Venice used to be a significant international trading center and was a naval and commercial power due to its location. It was Europe’s most prosperous city in the late 13th century. These ornate palaces that line the canal were built by Venetian families trying to outdo each other during their glory days.
These buildings have withstood time, nature and the elements. Its obvious decay on some of them added to the romantic and unique charm of the city.
It was also no surprise that Venice is considered a UNESCO World Heritage site for its distinct cultural and physical importance. Some buildings still retained the vibrant and colorful frescoes.
I loved seeing the various windows adorned with flower boxes and planters. It gave the buildings a little bit of life and much needed greenery and foliage lacking throughout the canal.
I can imagine the incredible views the residents or visitors must have of the Grand Canal and all its activity.
We found cafes and restaurants along the canal perfect for that romantic candlelight dinner or lunch as you people watch and marvel at all the gondolas and water vessels traversing the canal.
We saw many bridges on side streets but also passed under a couple of Venice’s bridges. The Rialto Bridge spanned 400 years of history and is the city’s most famous bridge. The 24-foot arch is a popular attraction and often crowded with tourists and vendors. Unfortunately, modern day vandals got to it but is a momentary distraction for what it offers.
It was definitely worth a stop for an amazing view of the Grand Canal in action. Of course, we couldn’t pass up the chance for a remembrance of this romantic trip.
The heart and soul of Venice is at St. Mark’s Square or Piazza San Marco which is the city’s most popular square. It is surrounded by museums, cafes and shops and some of Venice’s most famous attractions.

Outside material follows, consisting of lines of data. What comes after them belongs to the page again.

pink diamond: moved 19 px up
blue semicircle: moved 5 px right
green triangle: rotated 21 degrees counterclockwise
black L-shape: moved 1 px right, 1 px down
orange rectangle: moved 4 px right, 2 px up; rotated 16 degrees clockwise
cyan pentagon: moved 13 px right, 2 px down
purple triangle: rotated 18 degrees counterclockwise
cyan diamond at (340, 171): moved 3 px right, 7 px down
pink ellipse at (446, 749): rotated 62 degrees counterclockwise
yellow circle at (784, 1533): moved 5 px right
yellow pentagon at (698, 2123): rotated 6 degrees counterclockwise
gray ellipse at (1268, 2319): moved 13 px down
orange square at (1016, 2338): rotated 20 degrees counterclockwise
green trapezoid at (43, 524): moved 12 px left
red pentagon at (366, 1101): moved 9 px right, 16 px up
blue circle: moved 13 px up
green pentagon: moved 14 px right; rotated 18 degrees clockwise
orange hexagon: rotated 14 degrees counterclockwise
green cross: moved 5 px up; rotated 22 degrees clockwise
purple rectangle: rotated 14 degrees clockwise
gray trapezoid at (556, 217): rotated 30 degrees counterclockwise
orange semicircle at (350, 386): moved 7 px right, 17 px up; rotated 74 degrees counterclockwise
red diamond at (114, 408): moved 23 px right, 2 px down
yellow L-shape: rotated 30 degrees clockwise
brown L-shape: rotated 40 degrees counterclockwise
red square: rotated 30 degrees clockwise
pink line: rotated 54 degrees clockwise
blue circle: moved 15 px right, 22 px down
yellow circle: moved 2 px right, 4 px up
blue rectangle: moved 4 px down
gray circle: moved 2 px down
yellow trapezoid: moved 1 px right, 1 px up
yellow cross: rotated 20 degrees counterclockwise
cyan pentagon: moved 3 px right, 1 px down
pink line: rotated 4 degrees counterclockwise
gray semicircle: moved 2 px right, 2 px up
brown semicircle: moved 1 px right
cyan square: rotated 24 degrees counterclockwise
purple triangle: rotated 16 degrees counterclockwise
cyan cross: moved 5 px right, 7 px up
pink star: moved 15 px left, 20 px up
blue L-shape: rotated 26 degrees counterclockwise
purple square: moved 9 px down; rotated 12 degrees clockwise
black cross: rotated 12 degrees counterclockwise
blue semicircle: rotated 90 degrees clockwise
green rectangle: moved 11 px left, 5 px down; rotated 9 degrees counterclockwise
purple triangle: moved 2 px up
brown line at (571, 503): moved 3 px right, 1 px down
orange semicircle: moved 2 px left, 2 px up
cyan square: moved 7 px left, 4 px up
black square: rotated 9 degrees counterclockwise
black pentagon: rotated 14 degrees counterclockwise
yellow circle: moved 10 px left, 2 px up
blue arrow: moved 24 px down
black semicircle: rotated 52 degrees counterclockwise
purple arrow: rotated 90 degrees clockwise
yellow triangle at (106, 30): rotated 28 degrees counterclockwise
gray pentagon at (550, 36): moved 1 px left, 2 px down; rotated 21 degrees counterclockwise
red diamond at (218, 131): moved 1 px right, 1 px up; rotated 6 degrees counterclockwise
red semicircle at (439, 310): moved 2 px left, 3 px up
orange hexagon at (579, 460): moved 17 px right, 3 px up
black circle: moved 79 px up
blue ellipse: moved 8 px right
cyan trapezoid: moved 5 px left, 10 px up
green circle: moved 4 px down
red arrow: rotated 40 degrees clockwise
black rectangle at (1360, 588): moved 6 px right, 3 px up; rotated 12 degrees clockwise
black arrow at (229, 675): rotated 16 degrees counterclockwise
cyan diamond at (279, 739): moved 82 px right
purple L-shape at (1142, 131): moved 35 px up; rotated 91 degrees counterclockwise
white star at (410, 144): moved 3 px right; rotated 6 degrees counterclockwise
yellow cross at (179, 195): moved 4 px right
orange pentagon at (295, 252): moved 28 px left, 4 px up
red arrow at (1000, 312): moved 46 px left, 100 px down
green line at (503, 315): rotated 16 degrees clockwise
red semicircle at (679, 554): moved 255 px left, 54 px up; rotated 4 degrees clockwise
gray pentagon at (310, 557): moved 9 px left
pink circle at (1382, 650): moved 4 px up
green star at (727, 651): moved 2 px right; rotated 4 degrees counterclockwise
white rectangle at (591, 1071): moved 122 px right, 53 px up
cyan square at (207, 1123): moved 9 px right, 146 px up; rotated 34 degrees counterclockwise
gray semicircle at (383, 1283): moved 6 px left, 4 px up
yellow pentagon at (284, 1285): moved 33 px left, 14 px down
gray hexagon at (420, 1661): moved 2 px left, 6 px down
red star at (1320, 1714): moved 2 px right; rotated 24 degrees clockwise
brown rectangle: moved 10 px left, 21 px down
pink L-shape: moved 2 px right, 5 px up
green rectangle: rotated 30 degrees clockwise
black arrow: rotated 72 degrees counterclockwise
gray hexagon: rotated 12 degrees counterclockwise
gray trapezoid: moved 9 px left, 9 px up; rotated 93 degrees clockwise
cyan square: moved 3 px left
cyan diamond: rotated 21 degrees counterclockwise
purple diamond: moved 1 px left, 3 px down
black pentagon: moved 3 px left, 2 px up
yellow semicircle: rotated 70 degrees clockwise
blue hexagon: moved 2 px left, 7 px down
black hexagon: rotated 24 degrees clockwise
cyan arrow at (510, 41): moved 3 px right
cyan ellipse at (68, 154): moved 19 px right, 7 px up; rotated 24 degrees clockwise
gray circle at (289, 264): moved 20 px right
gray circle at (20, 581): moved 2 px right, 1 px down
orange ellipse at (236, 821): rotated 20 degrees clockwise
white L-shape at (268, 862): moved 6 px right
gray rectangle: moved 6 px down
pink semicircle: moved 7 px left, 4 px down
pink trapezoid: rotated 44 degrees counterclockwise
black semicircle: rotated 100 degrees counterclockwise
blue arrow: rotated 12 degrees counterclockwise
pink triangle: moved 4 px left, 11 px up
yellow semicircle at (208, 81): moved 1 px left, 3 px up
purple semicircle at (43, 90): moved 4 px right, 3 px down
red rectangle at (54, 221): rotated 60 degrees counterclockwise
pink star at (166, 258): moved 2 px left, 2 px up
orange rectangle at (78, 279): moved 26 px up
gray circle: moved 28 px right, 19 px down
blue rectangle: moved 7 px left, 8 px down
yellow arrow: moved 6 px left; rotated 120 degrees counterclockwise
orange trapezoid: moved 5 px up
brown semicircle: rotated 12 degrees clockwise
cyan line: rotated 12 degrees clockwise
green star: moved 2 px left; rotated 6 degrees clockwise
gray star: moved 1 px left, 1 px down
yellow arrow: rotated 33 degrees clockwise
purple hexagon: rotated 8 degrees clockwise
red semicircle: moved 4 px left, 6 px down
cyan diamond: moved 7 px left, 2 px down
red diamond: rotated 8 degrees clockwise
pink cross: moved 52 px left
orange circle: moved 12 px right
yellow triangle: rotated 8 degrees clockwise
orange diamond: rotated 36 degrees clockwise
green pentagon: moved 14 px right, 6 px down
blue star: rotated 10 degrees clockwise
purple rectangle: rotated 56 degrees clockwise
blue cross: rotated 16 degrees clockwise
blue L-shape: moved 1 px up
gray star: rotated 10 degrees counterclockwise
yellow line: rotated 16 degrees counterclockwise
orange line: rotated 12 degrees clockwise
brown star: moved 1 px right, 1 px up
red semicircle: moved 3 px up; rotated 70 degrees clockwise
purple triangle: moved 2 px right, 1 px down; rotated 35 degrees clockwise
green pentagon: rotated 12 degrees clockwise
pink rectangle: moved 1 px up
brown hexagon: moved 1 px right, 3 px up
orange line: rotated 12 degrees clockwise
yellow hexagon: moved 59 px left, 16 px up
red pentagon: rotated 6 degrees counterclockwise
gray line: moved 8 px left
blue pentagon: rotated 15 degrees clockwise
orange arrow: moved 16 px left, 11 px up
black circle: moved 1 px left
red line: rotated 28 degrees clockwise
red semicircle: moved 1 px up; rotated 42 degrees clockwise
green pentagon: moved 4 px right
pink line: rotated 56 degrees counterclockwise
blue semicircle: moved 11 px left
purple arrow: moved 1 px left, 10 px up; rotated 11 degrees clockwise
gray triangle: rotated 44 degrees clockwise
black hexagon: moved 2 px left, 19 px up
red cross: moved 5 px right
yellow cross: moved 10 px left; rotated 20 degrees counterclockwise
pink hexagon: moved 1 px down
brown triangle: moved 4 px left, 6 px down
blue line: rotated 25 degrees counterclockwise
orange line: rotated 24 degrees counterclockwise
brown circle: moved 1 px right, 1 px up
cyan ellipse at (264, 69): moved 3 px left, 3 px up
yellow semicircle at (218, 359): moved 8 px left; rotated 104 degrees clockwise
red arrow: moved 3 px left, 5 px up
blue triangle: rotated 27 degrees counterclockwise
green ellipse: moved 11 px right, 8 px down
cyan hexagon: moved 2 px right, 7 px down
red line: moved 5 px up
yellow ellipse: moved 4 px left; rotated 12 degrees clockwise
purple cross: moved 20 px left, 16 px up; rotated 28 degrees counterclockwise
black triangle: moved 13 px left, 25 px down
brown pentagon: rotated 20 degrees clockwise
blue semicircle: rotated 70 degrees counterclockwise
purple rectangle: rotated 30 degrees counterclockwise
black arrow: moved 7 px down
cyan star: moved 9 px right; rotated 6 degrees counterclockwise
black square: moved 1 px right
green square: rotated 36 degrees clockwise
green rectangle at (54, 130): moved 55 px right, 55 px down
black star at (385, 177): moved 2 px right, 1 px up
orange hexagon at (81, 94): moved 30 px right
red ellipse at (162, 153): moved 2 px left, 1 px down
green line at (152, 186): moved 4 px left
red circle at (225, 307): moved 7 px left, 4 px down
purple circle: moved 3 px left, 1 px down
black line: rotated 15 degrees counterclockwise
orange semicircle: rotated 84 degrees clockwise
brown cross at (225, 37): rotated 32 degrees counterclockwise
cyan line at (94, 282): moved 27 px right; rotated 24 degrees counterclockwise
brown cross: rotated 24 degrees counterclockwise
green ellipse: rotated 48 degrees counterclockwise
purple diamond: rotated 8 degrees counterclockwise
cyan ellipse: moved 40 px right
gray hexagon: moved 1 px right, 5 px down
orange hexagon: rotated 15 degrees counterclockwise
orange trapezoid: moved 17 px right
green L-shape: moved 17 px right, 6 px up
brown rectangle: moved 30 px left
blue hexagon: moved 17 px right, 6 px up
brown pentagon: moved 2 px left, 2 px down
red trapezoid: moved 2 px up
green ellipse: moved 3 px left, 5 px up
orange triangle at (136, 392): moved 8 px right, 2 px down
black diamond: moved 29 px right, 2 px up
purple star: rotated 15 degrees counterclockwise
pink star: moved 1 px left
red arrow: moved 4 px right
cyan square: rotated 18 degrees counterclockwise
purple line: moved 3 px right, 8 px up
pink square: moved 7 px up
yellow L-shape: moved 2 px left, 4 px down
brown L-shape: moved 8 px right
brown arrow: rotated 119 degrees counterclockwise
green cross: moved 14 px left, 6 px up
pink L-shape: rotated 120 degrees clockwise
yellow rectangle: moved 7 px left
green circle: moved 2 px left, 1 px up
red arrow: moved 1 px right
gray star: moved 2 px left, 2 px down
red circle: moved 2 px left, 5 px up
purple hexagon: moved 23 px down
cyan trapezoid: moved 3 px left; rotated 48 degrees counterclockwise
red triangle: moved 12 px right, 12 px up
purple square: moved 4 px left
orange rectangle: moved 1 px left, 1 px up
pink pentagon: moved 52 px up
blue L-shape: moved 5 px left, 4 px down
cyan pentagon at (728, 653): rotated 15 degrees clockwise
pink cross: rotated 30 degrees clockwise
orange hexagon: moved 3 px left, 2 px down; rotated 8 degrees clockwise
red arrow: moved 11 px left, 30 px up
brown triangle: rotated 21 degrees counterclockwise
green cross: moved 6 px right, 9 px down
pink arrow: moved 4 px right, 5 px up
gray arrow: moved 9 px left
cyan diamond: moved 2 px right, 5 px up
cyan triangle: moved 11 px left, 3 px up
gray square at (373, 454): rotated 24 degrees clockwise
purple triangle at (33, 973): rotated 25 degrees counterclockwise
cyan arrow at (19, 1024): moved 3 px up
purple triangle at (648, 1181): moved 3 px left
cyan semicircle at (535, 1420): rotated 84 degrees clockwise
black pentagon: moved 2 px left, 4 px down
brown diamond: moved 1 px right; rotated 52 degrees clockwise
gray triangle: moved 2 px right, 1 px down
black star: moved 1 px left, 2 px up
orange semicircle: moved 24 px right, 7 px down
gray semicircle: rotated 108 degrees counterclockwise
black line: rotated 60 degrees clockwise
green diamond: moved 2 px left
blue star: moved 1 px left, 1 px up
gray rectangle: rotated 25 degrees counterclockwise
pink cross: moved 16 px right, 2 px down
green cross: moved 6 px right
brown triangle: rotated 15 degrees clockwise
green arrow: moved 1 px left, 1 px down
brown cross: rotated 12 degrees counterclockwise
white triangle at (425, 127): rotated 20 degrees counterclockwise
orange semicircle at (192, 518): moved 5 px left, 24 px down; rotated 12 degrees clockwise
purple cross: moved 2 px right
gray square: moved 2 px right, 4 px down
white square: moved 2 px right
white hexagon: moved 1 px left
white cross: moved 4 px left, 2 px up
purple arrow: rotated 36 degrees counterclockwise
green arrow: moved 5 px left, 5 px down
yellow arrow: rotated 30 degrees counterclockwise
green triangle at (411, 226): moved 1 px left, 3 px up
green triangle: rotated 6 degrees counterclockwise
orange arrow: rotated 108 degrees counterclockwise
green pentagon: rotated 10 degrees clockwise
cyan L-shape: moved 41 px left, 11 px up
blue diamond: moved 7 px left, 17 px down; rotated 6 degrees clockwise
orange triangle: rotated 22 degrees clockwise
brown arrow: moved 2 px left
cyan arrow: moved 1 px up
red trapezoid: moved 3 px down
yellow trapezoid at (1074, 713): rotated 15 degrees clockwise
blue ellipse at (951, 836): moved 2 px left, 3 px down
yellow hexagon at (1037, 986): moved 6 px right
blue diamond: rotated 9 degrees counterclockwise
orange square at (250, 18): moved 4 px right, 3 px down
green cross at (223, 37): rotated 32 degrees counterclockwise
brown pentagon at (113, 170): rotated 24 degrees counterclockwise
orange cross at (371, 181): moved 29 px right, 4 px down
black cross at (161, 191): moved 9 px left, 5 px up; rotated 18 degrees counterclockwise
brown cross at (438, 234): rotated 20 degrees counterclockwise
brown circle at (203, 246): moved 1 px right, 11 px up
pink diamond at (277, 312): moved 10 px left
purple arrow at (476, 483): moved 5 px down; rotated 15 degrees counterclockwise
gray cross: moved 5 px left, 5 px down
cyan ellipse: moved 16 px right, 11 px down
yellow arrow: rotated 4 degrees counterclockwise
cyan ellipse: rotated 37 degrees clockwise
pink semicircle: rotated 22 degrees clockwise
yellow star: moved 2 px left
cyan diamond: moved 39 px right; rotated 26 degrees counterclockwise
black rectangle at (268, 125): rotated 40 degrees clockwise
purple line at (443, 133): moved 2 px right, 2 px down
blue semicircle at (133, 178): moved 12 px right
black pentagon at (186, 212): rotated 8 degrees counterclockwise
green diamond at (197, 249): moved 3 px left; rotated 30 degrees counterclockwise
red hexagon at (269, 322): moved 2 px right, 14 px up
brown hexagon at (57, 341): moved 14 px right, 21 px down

Among them is St. Mark’s Basilica which was a fine example of Byzantine architecture. Its remarkable and colorful gilded mosaics adorn its facade. It is worth the neck strain to look up and admire them in detail.
Part of Venice’s appeal is its status as a pedestrian city with no cars in sight. We found the best way to explore Venice was by getting lost. There were enough signs to find your way back to the the main attractons and get your bearings. We followed paths that led us to some surprising sights all rich in history, architecture and old world charm.
As we wandered aimlessly, we discovered small alleyways, quaint shops, old churches and more bridges. Often times, we were greeted with colorful and rustic buildings that made us feel like we stepped back in time.
Nighttime in Venice took on an ethereal glow that turned the romance up a notch. The glow of the ornate lampposts and spotlights on the monuments made Venice even more magical and perfect for evening strolls.
I loved how Santa Maria della Salute was lit up to welcome parishioners for mass. Those special nighttime effects are also probably one of the reasons those gondola rides cost more at night.
Venice has long been a source of inspiration for authors, musicians and artists. Its cobble stoned streets, public squares, neighborhoods and attractions set the stage for romantic walks or meeting potential love interests. It left us in awe and amazement that such an enchanting place still exists in today’s world.
*Have you visited and experienced romantic Venice?